Toronto: A coalition of Canada’s biggest news organisations is suing OpenAI, maker of the artificial intelligence chatbot ChatGPT, accusing the company of illegally using their content in the first case of its kind in the country.
Five of the country’s major news companies, including the publishers of its top newspapers, newswires and the national broadcaster, filed the joint suit in the Ontario Superior Court of Justice on Friday morning.
While this is the first such lawsuit in Canada, it is similar to a suit brought against OpenAI and Microsoft in the United States in 2023 by The New York Times, claiming copyright infringement of news content related to AI systems. The two companies have denied the suit’s claims.
In response to the Canadian lawsuit, a spokesperson for OpenAI said, “We have not yet had the opportunity to review the allegations,” but added “our models are trained on publicly available data, grounded in fair use and related international copyright principles that are fair for creators and support innovation.”
The Canadian outlets, which include the Globe and Mail, are seeking what could add up to billions of dollars in damages.

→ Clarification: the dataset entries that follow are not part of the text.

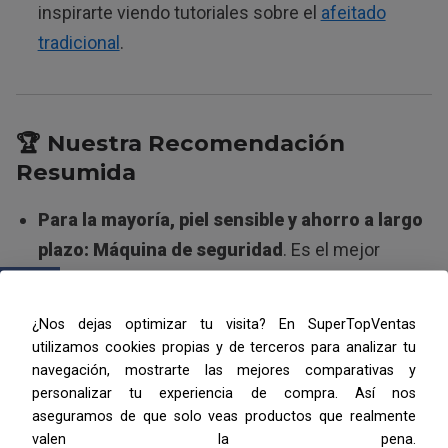
inspirarte viendo tutoriales sobre el
afeitado
tradicional
.
🏆 Nuestra Recomendación
Resumida
Para la mayoría, piel sensible y ahorro a largo
plazo:
Máquina de seguridad
. Es el mejor
balance entre experiencia, cuidado y economía.
Para el hombre moderno, ocupado y que
¿Nos dejas optimizar tu visita? En SuperTopVentas
valora su tiempo:
Máquina eléctrica rotativa
.
utilizamos cookies propias y de terceros para analizar tu
navegación, mostrarte las mejores comparativas y
Comodidad y eficiencia son su razón de ser.
personalizar tu experiencia de compra. Así nos
Para probar, viajar o uso muy esporádico:
Un
aseguramos de que solo veas productos que realmente
valen la pena.
buen kit de cartucho
de una marca reconocida.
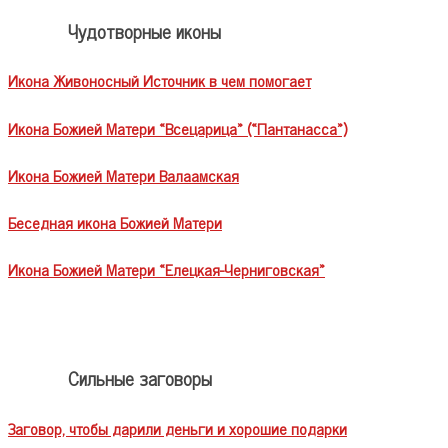
Чудотворные иконы
Икона Живоносный Источник в чем помогает
Икона Божией Матери «Всецарица» («Пантанасса»)
Икона Божией Матери Валаамская
Беседная икона Божией Матери
Икона Божией Матери «Елецкая-Черниговская»
Сильные заговоры
Заговор, чтобы дарили деньги и хорошие подарки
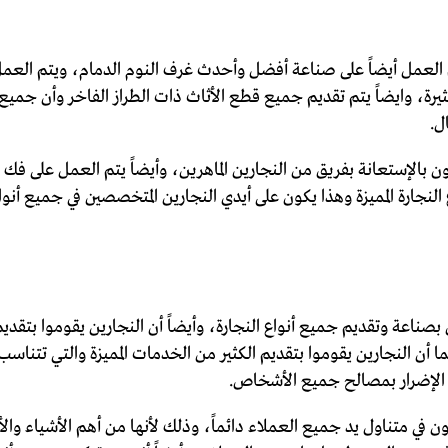
يتم العمل أيضاً على صناعة أفضل وأحدث غرف النوم الدمام، ويتم ال
ة، وايضاً يتم تقديم جميع قطع الأثاث ذات الطراز الفاخر وأن جميع 
ل.
ن بالإستعانة بفريق من النجارين الماهرين، وأيضاً يتم العمل على فك 
لنجارة المميزة وهذا يكون على أيدي النجارين المتخصصين في جميع أنوا
ناعة وتقديم جميع أنواع النجارة، وأيضاً أن النجارين يقوموا بتقديم
أن النجارين يقوموا بتقديم الكثير من الخدمات المميزة والتي تتناسب
 الإضرار بمصالح جميع الأشخاص.
كون في متناول يد جميع العملاء دائماً، وذلك لأنها من أهم الأشياء وا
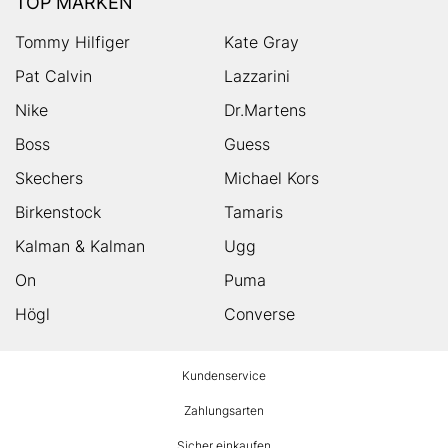
TOP MARKEN
Tommy Hilfiger
Kate Gray
Pat Calvin
Lazzarini
Nike
Dr.Martens
Boss
Guess
Skechers
Michael Kors
Birkenstock
Tamaris
Kalman & Kalman
Ugg
On
Puma
Högl
Converse
HUMANIC
Kundenservice
Footer
Zahlungsarten
Sicher einkaufen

They are asking for 20,000 Canadian dollars, or $14,700, per article they claim was illegally scraped and used to train ChatGPT. They are also seeking a share of the profits made by what they claim is OpenAI’s misuse of their content, as well as for the company to stop such practices in the future. “OpenAI regularly breaches copyright and online terms of use by scraping large swathes of content from Canadian media to help develop its products, such as ChatGPT,” the news organisations said.
“OpenAI’s statements that it is somehow fair or in the public interest for them to use other companies’ intellectual property for their own commercial gain is wrong,” they added. “Journalism is in the public interest. OpenAI using other companies’ journalism for their own commercial gain is not. It’s illegal.”